**Brief:** Starting at the top of the records below, write out each line exactly as it stands, stopping after the line with "25: (871, 231)"; exclude the pictures.

[Opening Data to process section]

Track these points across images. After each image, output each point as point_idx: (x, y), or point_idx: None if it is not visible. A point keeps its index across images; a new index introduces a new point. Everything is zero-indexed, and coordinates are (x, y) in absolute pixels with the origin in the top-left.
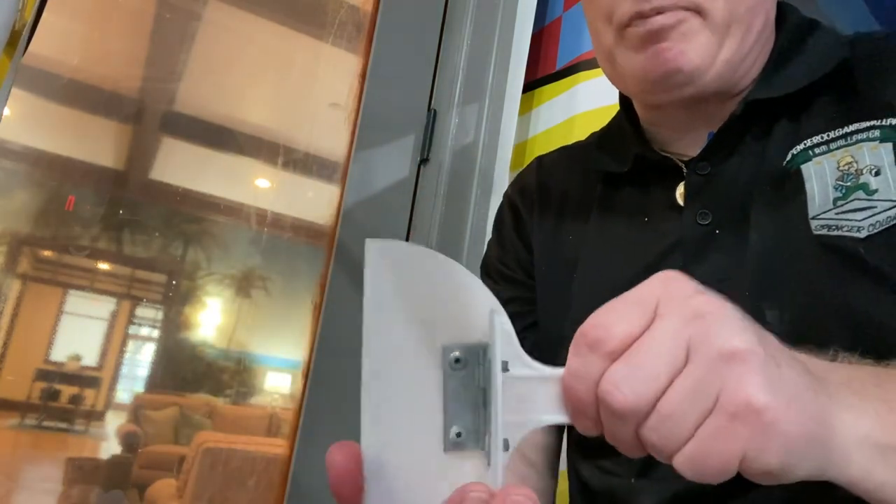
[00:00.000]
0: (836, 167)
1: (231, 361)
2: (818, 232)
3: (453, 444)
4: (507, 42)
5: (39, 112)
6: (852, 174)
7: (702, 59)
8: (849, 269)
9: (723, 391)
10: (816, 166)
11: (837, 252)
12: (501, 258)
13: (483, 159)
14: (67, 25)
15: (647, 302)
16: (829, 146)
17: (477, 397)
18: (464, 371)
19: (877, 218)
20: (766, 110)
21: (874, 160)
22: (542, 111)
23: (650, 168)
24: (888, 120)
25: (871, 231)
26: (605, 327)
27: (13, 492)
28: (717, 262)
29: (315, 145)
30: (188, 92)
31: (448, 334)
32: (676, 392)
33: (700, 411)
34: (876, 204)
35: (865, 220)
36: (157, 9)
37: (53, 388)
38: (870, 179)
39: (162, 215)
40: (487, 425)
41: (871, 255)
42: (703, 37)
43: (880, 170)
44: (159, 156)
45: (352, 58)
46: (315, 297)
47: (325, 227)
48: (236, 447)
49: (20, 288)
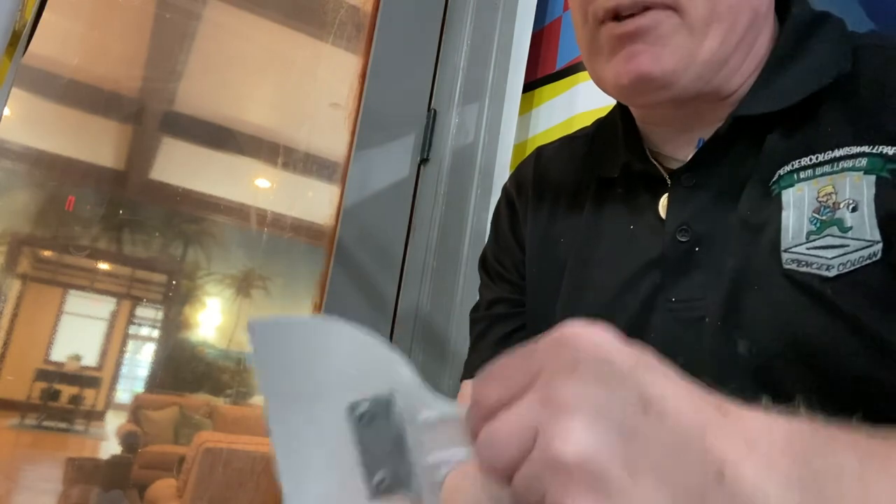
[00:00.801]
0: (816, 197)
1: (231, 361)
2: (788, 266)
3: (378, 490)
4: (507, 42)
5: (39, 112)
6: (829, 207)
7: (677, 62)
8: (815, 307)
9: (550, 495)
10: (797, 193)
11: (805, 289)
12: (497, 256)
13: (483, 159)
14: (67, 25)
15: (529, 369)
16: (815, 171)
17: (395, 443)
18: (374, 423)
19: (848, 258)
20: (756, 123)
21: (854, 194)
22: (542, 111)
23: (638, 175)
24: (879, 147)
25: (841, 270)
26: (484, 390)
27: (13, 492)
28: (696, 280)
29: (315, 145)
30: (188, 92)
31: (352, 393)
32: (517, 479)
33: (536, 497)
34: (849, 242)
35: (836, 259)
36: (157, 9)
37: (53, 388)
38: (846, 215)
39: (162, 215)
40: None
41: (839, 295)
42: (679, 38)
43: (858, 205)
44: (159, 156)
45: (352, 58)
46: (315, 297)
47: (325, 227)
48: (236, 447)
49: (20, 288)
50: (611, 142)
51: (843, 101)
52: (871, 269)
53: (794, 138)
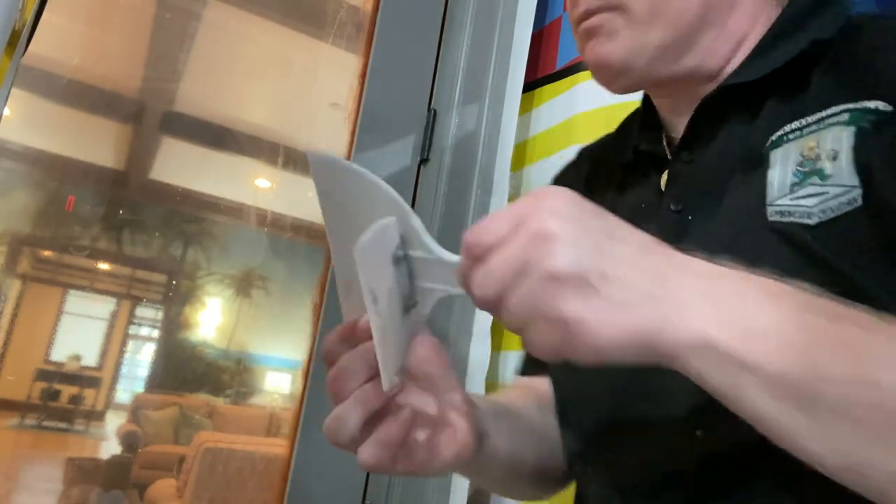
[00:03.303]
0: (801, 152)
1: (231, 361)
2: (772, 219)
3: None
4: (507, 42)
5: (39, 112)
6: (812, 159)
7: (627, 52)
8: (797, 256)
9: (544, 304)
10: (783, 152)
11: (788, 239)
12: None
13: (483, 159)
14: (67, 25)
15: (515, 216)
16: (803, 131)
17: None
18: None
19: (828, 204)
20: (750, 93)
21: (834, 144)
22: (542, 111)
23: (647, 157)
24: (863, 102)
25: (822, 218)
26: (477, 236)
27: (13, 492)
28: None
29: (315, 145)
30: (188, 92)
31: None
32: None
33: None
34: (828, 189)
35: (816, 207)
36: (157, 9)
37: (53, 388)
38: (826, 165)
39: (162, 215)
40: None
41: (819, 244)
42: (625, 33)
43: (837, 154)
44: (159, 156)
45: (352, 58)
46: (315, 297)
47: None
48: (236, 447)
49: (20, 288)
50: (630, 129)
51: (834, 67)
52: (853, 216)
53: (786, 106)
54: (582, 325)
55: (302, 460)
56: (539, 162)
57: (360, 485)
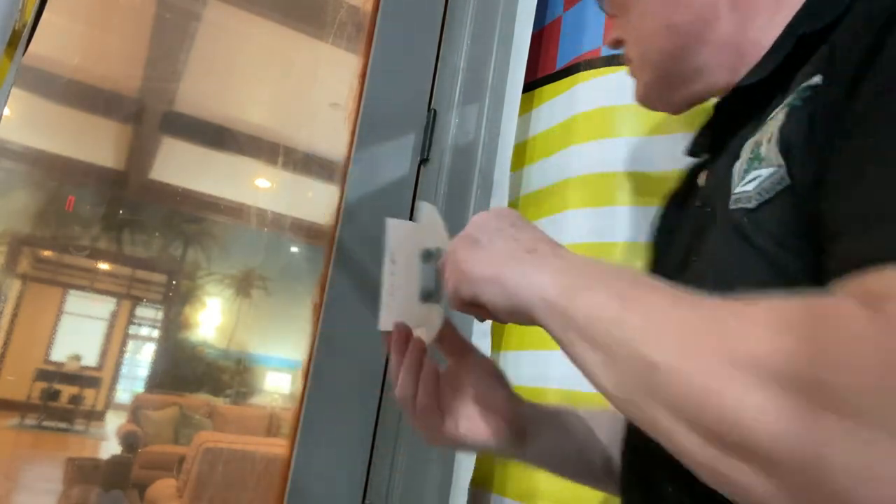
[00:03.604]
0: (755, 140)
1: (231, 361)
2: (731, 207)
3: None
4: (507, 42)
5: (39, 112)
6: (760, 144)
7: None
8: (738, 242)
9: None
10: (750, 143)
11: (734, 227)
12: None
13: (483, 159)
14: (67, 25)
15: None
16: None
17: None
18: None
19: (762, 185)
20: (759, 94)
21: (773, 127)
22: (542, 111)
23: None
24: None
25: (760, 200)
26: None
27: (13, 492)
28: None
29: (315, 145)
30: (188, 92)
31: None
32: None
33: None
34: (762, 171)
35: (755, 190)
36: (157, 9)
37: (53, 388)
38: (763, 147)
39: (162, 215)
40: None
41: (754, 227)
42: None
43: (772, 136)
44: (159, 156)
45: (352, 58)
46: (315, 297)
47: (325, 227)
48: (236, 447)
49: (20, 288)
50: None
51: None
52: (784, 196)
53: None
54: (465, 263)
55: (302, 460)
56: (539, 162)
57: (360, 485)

[Closing Data to process section]

**Answer to this problem:**
Track these points across images. After each image, output each point as point_idx: (x, y), or point_idx: None if it is not visible. A point keeps its index across images; a new index introduces a new point. Everything is zero-indexed, and coordinates are (x, y) in absolute pixels with the origin in the top-left.
[00:00.000]
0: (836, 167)
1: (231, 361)
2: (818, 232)
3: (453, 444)
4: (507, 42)
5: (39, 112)
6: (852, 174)
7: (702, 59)
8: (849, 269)
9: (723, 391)
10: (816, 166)
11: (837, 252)
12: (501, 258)
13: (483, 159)
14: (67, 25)
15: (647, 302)
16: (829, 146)
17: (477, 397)
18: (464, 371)
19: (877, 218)
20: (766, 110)
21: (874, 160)
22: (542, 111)
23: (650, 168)
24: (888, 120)
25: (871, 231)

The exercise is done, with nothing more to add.